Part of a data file
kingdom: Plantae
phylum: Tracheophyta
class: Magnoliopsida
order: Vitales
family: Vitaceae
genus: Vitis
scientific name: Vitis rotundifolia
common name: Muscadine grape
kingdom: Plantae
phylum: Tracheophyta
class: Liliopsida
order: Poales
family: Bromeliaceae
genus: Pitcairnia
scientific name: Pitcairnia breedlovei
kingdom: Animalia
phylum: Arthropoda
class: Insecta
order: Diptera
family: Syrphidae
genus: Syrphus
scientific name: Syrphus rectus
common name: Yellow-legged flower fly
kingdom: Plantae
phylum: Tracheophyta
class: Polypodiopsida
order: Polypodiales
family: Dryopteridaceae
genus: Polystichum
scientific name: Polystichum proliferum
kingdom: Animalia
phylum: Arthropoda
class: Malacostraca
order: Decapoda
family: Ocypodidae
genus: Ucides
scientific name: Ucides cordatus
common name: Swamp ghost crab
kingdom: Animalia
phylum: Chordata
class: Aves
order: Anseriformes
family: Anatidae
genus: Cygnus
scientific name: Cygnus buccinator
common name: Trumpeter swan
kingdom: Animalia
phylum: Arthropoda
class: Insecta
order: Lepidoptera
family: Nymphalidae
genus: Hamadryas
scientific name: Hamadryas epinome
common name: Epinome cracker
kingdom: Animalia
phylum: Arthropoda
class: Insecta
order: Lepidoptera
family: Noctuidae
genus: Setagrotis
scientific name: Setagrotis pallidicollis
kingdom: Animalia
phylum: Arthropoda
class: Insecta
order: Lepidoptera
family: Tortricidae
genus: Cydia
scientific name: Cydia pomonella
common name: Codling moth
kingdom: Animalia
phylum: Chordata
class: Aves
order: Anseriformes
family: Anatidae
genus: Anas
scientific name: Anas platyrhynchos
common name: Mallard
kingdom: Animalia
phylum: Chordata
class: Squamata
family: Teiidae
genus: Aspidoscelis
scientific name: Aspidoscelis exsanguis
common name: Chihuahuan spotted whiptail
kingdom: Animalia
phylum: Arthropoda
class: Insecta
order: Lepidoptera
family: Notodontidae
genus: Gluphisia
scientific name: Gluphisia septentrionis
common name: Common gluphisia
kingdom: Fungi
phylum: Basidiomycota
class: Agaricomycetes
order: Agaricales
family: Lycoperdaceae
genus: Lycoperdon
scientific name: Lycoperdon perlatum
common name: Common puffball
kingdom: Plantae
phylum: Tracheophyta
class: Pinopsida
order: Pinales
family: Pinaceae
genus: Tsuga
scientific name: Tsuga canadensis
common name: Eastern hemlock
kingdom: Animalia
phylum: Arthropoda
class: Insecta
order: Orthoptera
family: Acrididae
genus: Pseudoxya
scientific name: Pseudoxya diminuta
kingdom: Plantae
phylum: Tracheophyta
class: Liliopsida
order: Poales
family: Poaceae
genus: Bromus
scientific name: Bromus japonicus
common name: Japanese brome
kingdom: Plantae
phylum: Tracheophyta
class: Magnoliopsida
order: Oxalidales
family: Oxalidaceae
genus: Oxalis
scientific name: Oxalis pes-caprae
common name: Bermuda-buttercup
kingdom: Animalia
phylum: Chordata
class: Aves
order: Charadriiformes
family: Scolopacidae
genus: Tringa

▶ **GOAL**
Could you turn everything in the listing from the line containing "scientific name: Cygnus buccinator" down to the line containing "genus: Cydia" into a Markdown table with a Row column for the number and a Line column for the text, skipping any blank lines?

▶ **OUTPUT OF THE TASK**
| Row | Line |
|---|---|
| 1 | scientific name: Cygnus buccinator |
| 2 | common name: Trumpeter swan |
| 3 | kingdom: Animalia |
| 4 | phylum: Arthropoda |
| 5 | class: Insecta |
| 6 | order: Lepidoptera |
| 7 | family: Nymphalidae |
| 8 | genus: Hamadryas |
| 9 | scientific name: Hamadryas epinome |
| 10 | common name: Epinome cracker |
| 11 | kingdom: Animalia |
| 12 | phylum: Arthropoda |
| 13 | class: Insecta |
| 14 | order: Lepidoptera |
| 15 | family: Noctuidae |
| 16 | genus: Setagrotis |
| 17 | scientific name: Setagrotis pallidicollis |
| 18 | kingdom: Animalia |
| 19 | phylum: Arthropoda |
| 20 | class: Insecta |
| 21 | order: Lepidoptera |
| 22 | family: Tortricidae |
| 23 | genus: Cydia |